#### Exercise
Swap "phylum" for "division" everywhere it appears in the records below, and write out all their lines again with nothing else changed and the pictures left out.

#### Entries shown
┏━━

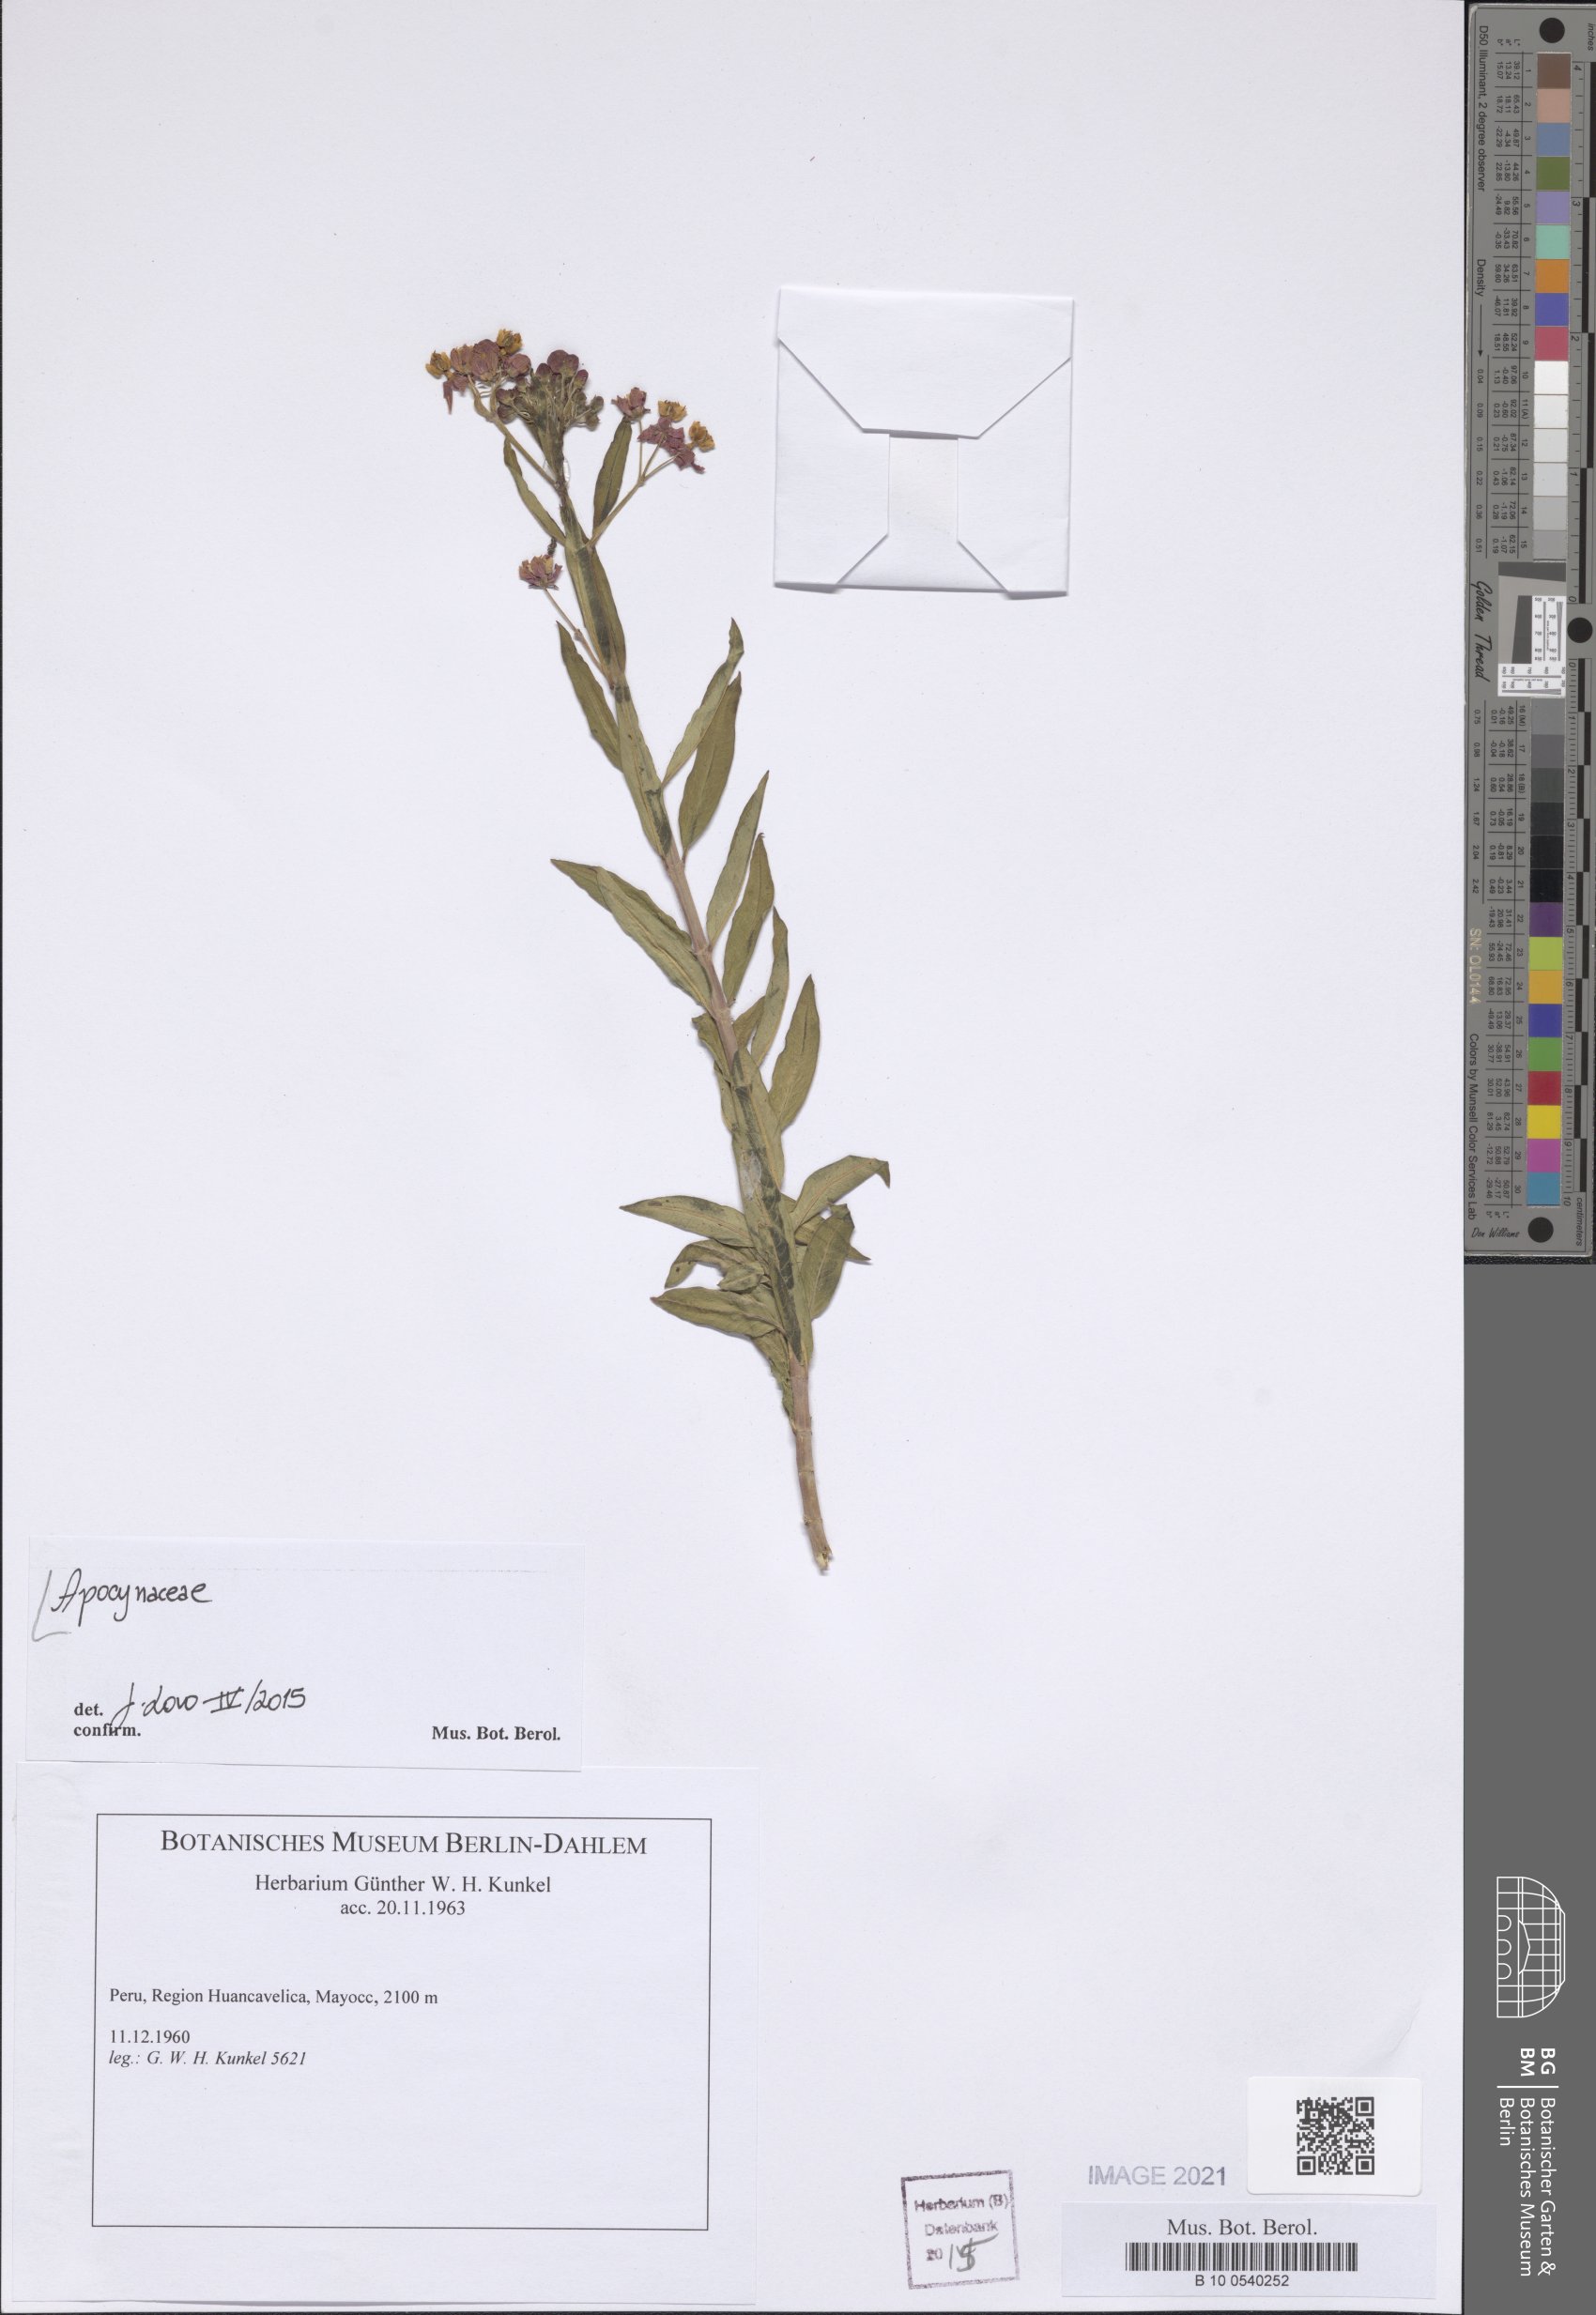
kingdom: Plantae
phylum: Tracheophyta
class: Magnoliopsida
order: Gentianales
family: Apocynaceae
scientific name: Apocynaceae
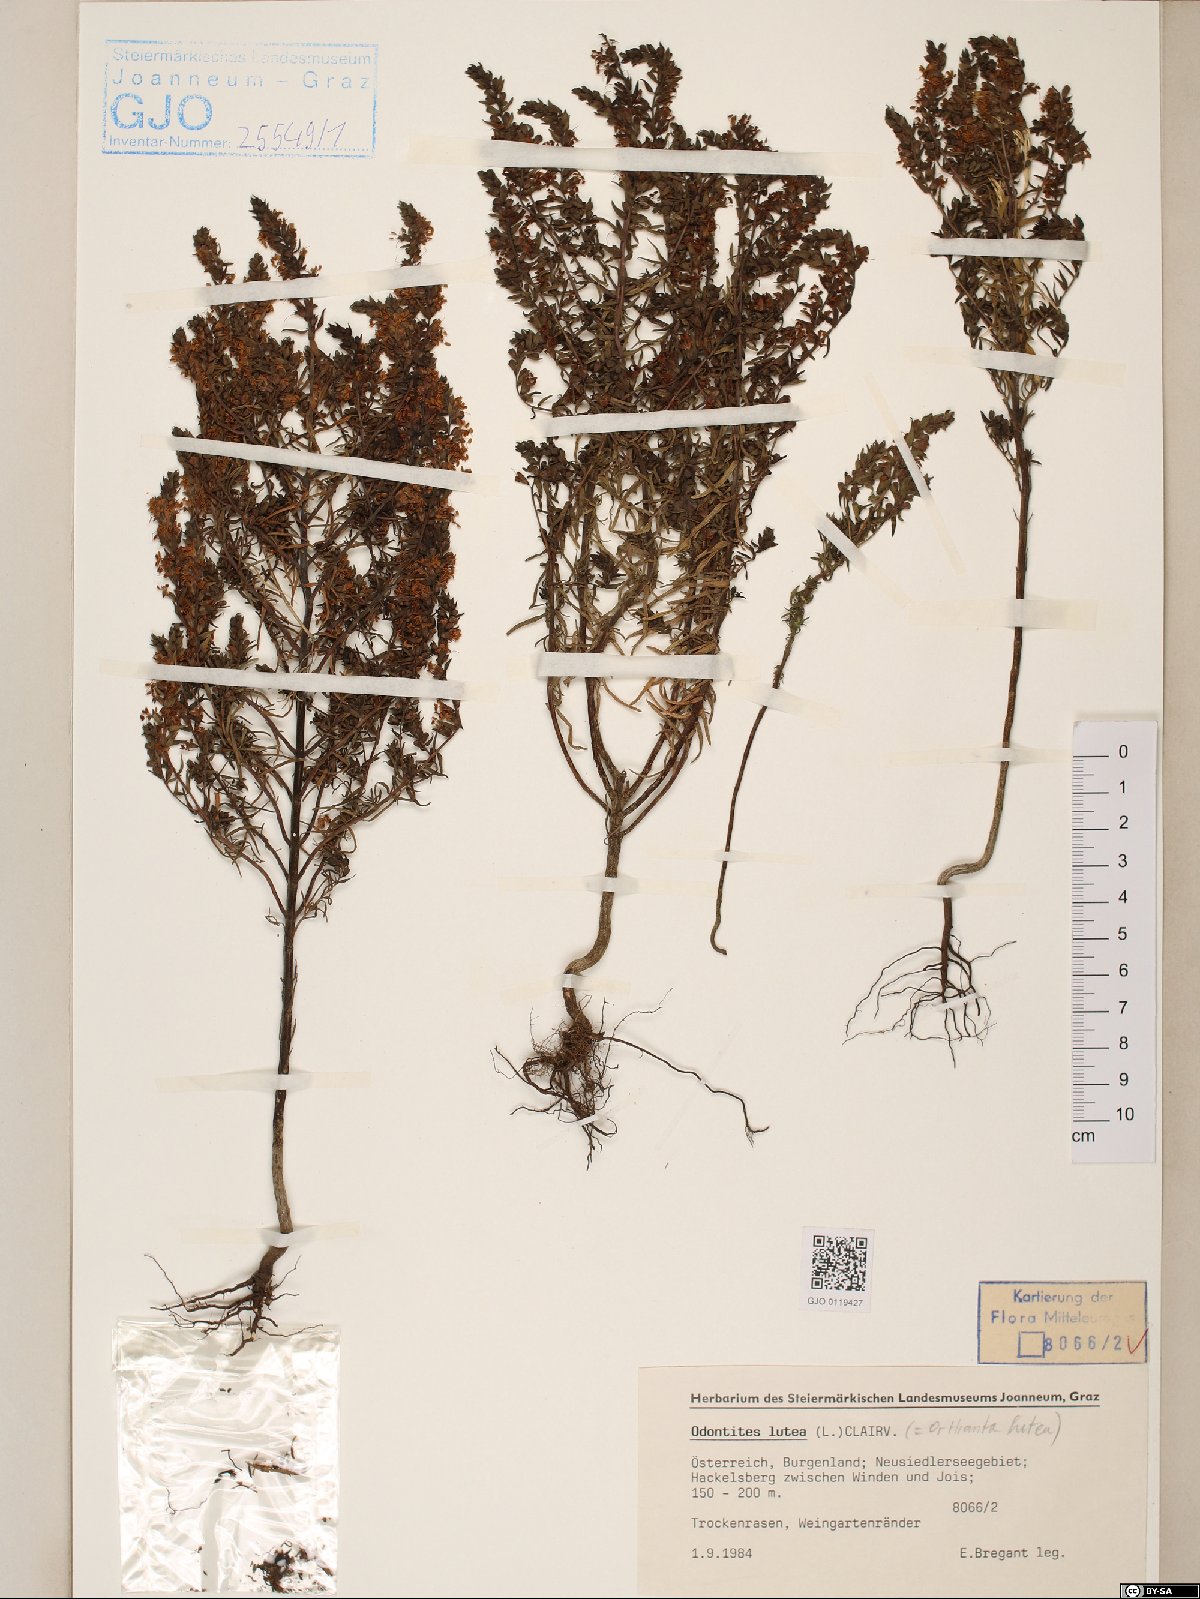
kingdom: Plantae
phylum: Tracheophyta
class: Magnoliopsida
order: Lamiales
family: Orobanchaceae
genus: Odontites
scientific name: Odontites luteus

┗━━

#### Solution below
kingdom: Plantae
division: Tracheophyta
class: Magnoliopsida
order: Gentianales
family: Apocynaceae
scientific name: Apocynaceae
kingdom: Plantae
division: Tracheophyta
class: Magnoliopsida
order: Lamiales
family: Orobanchaceae
genus: Odontites
scientific name: Odontites luteus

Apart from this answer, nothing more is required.